High Dolphins?

Could Dolphins Get High from Pufferfish?

Lately, the international science news featured a story about dolphins catching and squeezing a pufferfish, supposedly to get high. The story came with some really nice footage of the behavior, which you can see here:

The dolphins are clearly playing with the puffer, but are they actually getting high? Let’s think about the neurobiology of the situation for a minute:

What does it mean to get “high”?

Our brains have a number of systems which regulate our moods. This is useful for the survival of an animal: sometimes it makes sense to rest and preserve energy. A relaxed mood is appropriate. At other times, a high level of activity is needed, for fighting, fleeing, mating or simply taking a huge shit. The neuromodulatory systems in our brains regulate these activity levels and moods. In each of these systems, one brain area makes a chemical, called a neuromodulator, and then sends it to a number of other brain areas, where it regulates how active that region is. The systems using  the neuromodulators serotonin, dopamine, acetylcholine, endorphin and cannabinoid systems are prominent neuromodulatory systems.  These brain chemicals are also involved in pain and it’s absence, hunger, sexual arousal and learning ability. This is a very compressed summary of the workings of a number of highly complex systems, but it’s enough for our purpose of explaining what “high” means in terms of neurobiology: Someone is high when his neuromodulatory systems are activated by an external chemical, something he either smoked, ate or injected. These “drugs” mimic the neuromodulators, and  make the person feel good in a way normally brought about by the neuromodulator. Cocaine mimics dopamine, and conveys a fake sense of reward to the user. Morphine mimics the endorphins and conveys a fake sense of total painlessness. That is pretty much how getting high from every drug works.
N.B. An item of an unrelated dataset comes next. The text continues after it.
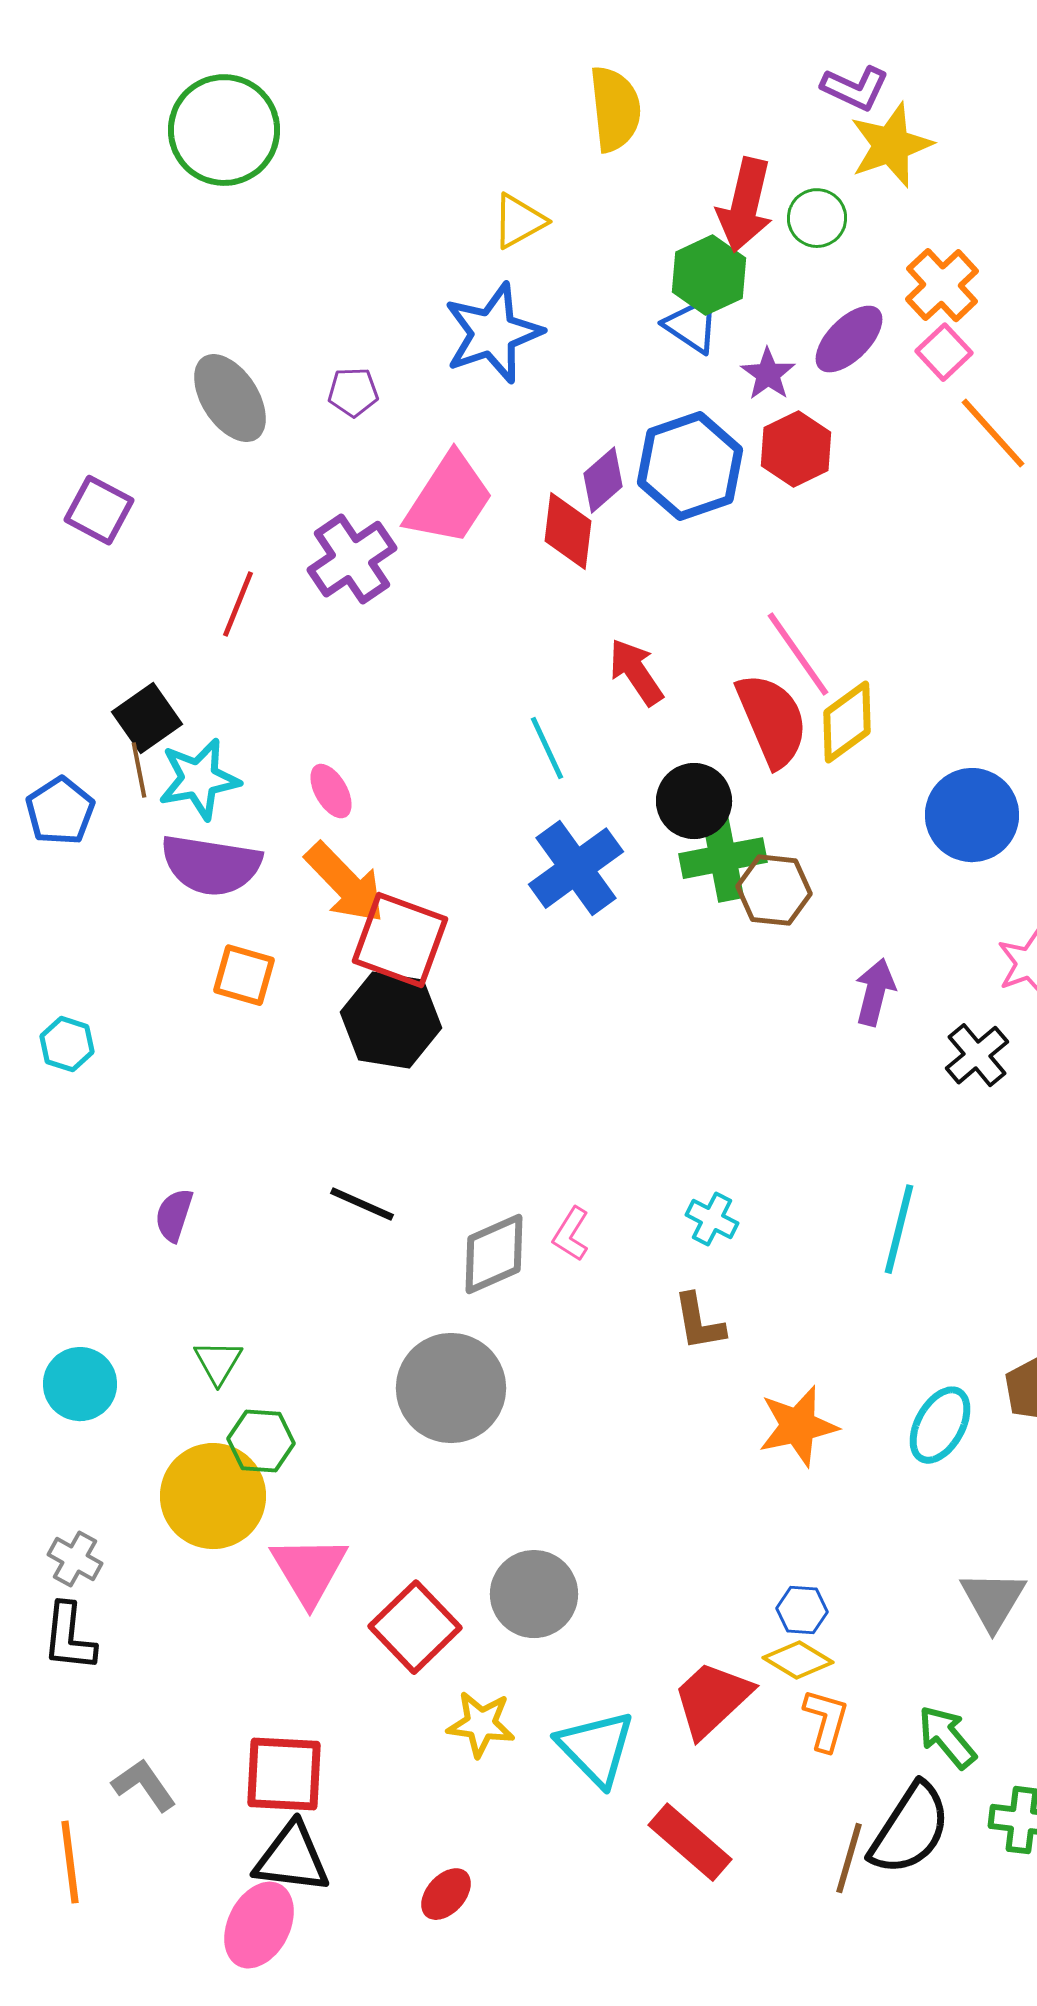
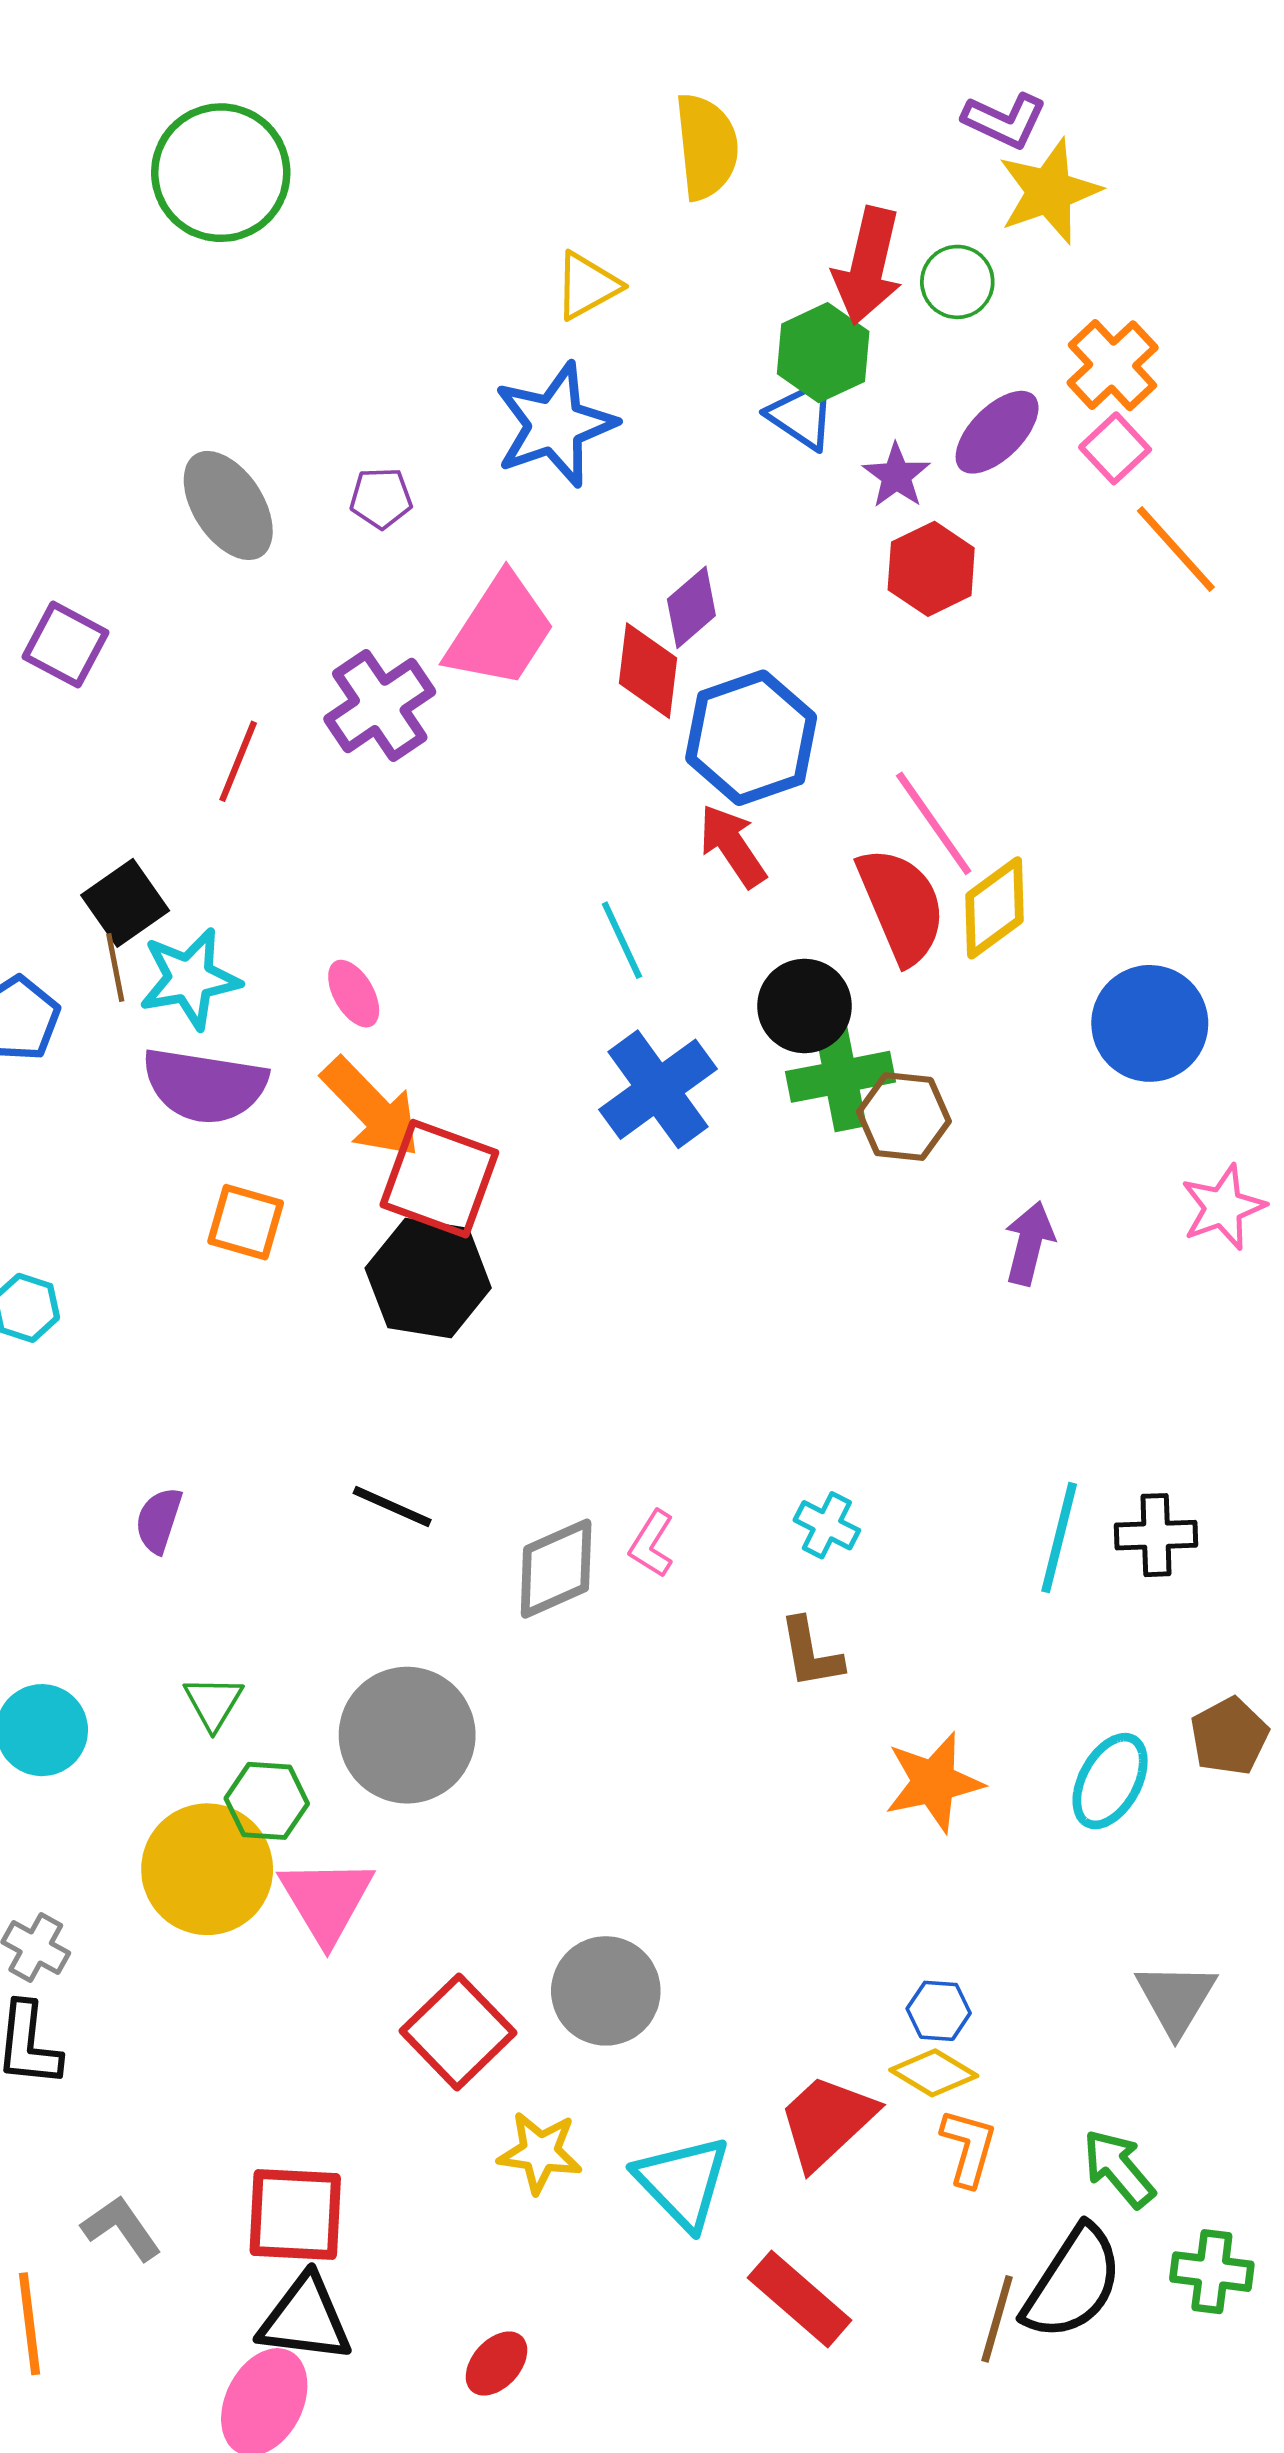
blue hexagon: (690, 466) -> (751, 738), moved
black cross: (977, 1055) -> (1156, 1535), moved, turned 38
gray circle: (451, 1388) -> (407, 1735), moved
pink triangle: (309, 1570) -> (326, 1900), moved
Is that similar for dolphins and humans?

Humans and dolphins are both mammals. While brains have evolved considerable since the two lineages, primates and cetaceans, split about 80 million years ago, the basic neuromodulatory systems have remained relatively constant. Different parts of the brain have changed much more since these ancient times. Drugs, I would suspect, affect humans and dolphins relatively similarly. This is a matter of degree, and naturally I can’t know for sure:

I only know how certain drugs feel for me, and I know how they act in the human brain. I don’t even know how the very same drug, let’s say marijuana, feels for my best friend. But, I can ask him, and observe him when he is stoned, and I know that our brains, both human brains, have a very similar setup in terms of brain anatomy and chemistry. So, I can deduce that it probably feels pretty similar for him as well. A dolphin I can’t ask, and I have never gotten high with one. But, I know some things about its brain anatomy and chemistry, which has strong similarities to a human brain. Hence, my educated guess is that similar drugs have similar subjective effects for a dolphin.
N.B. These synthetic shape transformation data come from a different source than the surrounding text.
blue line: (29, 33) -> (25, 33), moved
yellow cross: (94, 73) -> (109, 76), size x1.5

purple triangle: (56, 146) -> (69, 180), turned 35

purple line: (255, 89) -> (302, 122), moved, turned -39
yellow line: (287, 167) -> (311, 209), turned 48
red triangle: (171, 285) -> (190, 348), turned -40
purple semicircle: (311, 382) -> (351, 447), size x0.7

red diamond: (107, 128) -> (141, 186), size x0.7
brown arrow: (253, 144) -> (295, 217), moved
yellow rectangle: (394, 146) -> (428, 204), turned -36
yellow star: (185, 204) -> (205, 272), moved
So, what does the pufferfish’s toxin do?

The toxin of the puffer fish is called tetrodotoxin. It’s a sodium channel blocker. Sodium channels are not a specific part of any neuromodulatory system, but a crucial element of almost all nerve cells. The fast transduction of nerve signals, whether pain, motor commands, or touch sensation, depends on sodium channels. No mimicking of neuromodulatory signals is going on here.

A sodium channel blocker many of us have experience with is the lidocaine which dentists use to numb the gums before starting a treatment. It simply blocks the nerve transmission sending pain signals from the tooth to the brain. This is not an exciting sensation, it’s not mood altering, and nobody would call a numb mouth a “high”. This is what the puffer’s toxin does as well. It’s unlikely to get the dolphins high. A tingeing sensation is more likely, and this is also what the traces of tetrodotoxin which are left on puffer fish meals in the Japanese cosine are supposed to evoke. If you have a Japanese fugu (pufferfish) chef who had too much sake before coming to work, you might get paralyzed by too much of the toxin. But no one has reported an euphoric high from the toxin, as far as I know.

In the footage above, the dolphins are clearly having fun with the puffer fish. But I would not go so far and interpret their swimming behaviors as an indication of being high. It’s an easy trap to fall into to anthropomorphize and assign animal behaviors meanings they don’t have. Erring on the side of caution, my guess would be that the dolphins in the video are not high.

So:

Again, I can’t get into the head of those dolphins, but I think it is rather unlikely that the pufferfish’s tetrodotoxin would get them high. It probably numbs them a bit, which is not an exciting or pleasant sensation.

Don’t get me wrong – I don’t think that the idea that large-brained mammals like dolphins have a rich enough inner life to appreciate inebriation is wrong at all. I am sure they would like getting high just as many humans do. But sucking the pufferfish, in my opinion, is probably not the way they do it.

A cool fish, but not likely to get either you or a dolphin high, in my opinion.